Obserwuj w Google News

Polski aktor Marcin Harasimowicz zagrał w „Stranger Things 4”. Gdzie jeszcze możemy zobaczyć aktora?

3 min. czytania
05.07.2022 11:25

Marcin Harasimowicz, sygnowany amerykańskim pseudonimem Martin Harris, wystąpił w trzech odcinkach 4. sezonu „Stranger Things”. W kogo się wcielił i gdzie jeszcze możemy zobaczyć aktora?

Stranger Things - kadr z serialu
fot. materiały prasowe Netflix

Stranger Things” to jeden z największych globalnych hitów platformy Netflix. Serial cieszy się ogromną popularnością na całym świecie, a kolejne odcinki biją wszelkie rekordy oglądalności serwisu. Ba! Serial ma nawet wpływ na gust muzyczny odbiorów. Wiele mówiło się o tym, jak po latach do łask i  popularności wróciły utwory Kate Bush. Po finale sezonu, podobna rzecz pewnie wydarzy się z utworami Metallici.

„Stranger Things” jest więc jednym z najpopularniejszych seriali na świecie. Niedawno okazało się, że w produkcji udział wziął Polak z Wrocławia, który świetnie wspomina swoją pracę na planie.

Redakcja poleca

Marcin Harasimowicz na planie „Stranger Things 4”. Kogo zagrał polski aktor? 

Marcin Harasimowicz wystąpił w trzech odcinkach 4. sezonu: piątym, szóstym i siódmym. Wcielił się w rolę „więźnia nr 2”, który wraz z Jimem Hopperem odsiaduje karę więzienia w rosyjskiej placówce karnej, a następnie zostaje „rzucony” na pożarcie Demagorgonowi i musi się bronić przed atakami groźnej bestii. Aktor wspomina, że wysyłając swoje taśmy castingowe, ubiegał się o rolę naczelnika więzienia, ale ta trafiła w końcu do aktora o bardziej znanym nazwisku.

Jak podają dziennikarze portalu Wrocław.pl, którzy przeprowadzili z „Martinem Harrisem” rozmowę pod koniec czerwca, polski aktor długo ubiegał się o rolę w serialu. Podczas rozmowy wspomina, że:

„Dobijałem się cztery lata do tego serialu i w końcu się udało. Dostałem się! Praktycznie każdy aktor, który mówił po rosyjsku, a nawet wielu takich, którzy nie mówili nawet słowa w tym języku, startowali w castingach do ról w „Stranger Things”. Każdy chciał zagrać w tym serialu – każdy kogo znam, wszyscy moi koledzy, którzy są w tzw. grupie wschodnioeuropejskiej – Litwini, Ukraińcy, Rosjanie, Polacy”.

__UDOSTĘPNIONE MATERIAŁY__:

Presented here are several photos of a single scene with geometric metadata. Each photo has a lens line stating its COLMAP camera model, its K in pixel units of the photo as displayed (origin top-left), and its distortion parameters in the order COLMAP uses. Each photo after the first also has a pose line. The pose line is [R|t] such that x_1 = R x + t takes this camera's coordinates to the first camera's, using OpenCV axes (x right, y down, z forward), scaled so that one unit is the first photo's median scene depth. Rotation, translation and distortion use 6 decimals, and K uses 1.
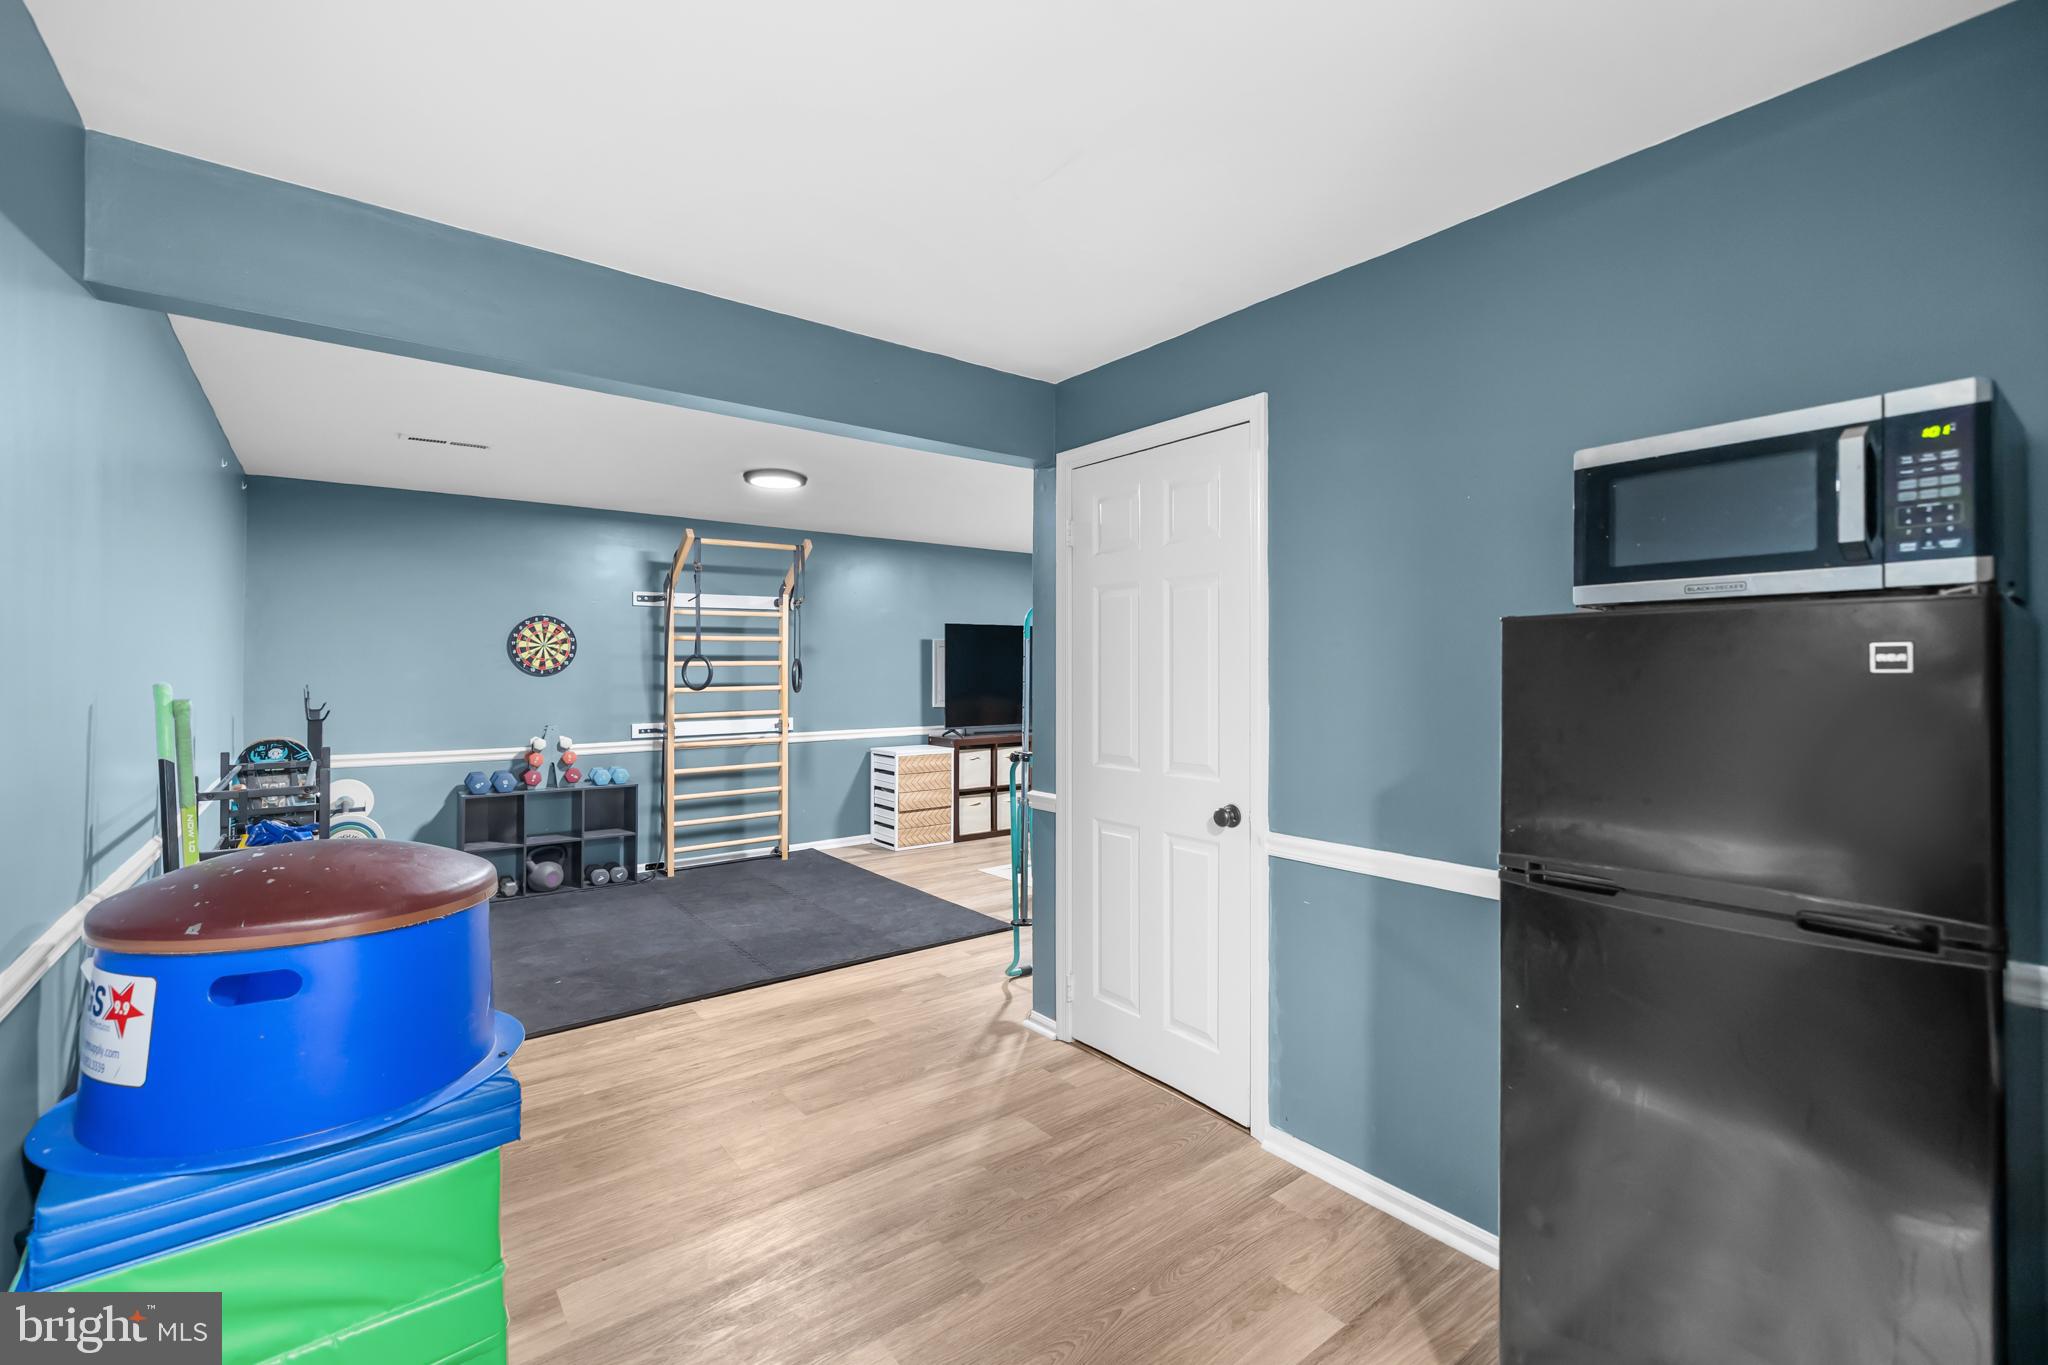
lens RADIAL K [[890.9, 0, 1026.8], [0, 890.9, 671.0], [0, 0, 1]] dist [-0.015701, -0.000281]
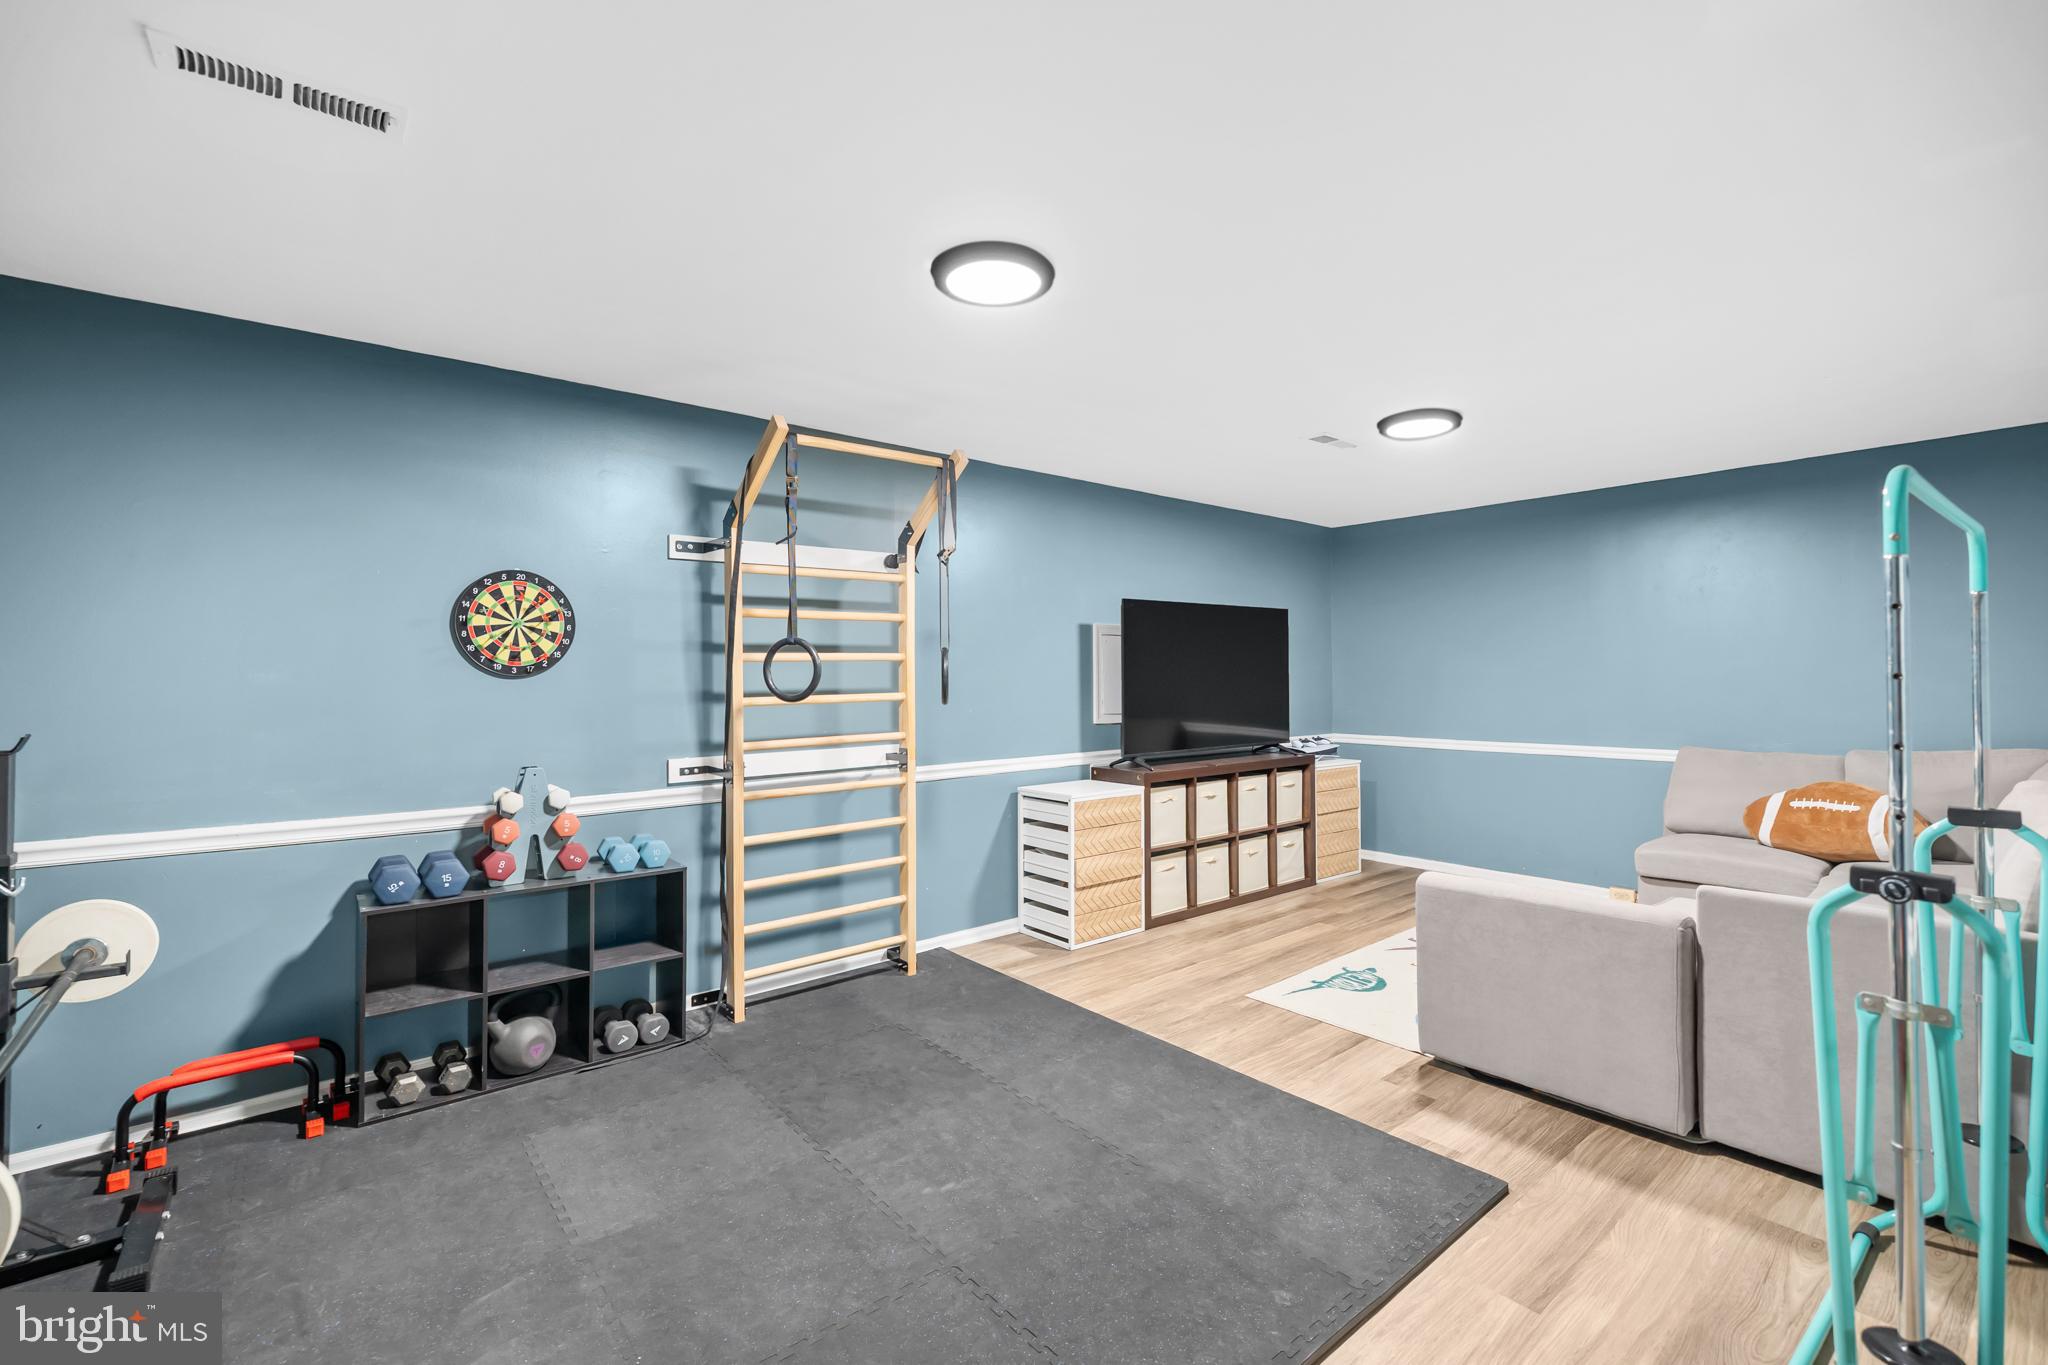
lens RADIAL K [[890.9, 0, 1020.3], [0, 890.9, 678.6], [0, 0, 1]] dist [-0.015701, -0.000281]
pose [[0.999579, -0.001578, 0.028978, -0.237310], [0.001487, 0.999994, 0.003151, 0.004973], [-0.028983, -0.003107, 0.999575, 0.420049]]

__ZADANIA DO WYKONANIA__:
1 - Przetłumacz na angielski zdanie z fragmentu strony: „Niedawno okazało się, że w produkcji udział wziął Polak z Wrocławia, który świetnie wspomina swoją pracę na planie.”
2 - Przedstaw w formie krótkiej listy akapit fragmentu strony zaczynający się od słów „Marcin Harasimowicz wystąpił w trzech odcinkach”, zachowując jego główne fakty.
3 - Wypisz bez zmian wszystko z fragmentu strony od „Obserwuj w Google” aż do „z utworami Metallici.”.

__ODPOWIEDZI DO ZADAŃ__:
1 - It recently turned out that a Pole from Wrocław, who has fond memories of his work on set, took part in the production.

2 -
- Marcin Harasimowicz wystąpił w trzech odcinkach 4. sezonu: piątym, szóstym i siódmym.
- Zagrał „więźnia nr 2”, który razem z Jimem Hopperem odsiaduje wyrok w rosyjskiej placówce karnej.
- Jego postać zostaje rzucona na pożarcie groźnej bestii i musi się przed nią bronić.
- W castingu starał się o rolę naczelnika więzienia, ale dostał ją aktor o bardziej znanym nazwisku.

3 -
Obserwuj w Google News

Polski aktor Marcin Harasimowicz zagrał w „Stranger Things 4”. Gdzie jeszcze możemy zobaczyć aktora?

3 min. czytania
05.07.2022 11:25

Marcin Harasimowicz, sygnowany amerykańskim pseudonimem Martin Harris, wystąpił w trzech odcinkach 4. sezonu „Stranger Things”. W kogo się wcielił i gdzie jeszcze możemy zobaczyć aktora?

Stranger Things - kadr z serialu
fot. materiały prasowe Netflix

Stranger Things” to jeden z największych globalnych hitów platformy Netflix. Serial cieszy się ogromną popularnością na całym świecie, a kolejne odcinki biją wszelkie rekordy oglądalności serwisu. Ba! Serial ma nawet wpływ na gust muzyczny odbiorów. Wiele mówiło się o tym, jak po latach do łask i  popularności wróciły utwory Kate Bush. Po finale sezonu, podobna rzecz pewnie wydarzy się z utworami Metallici.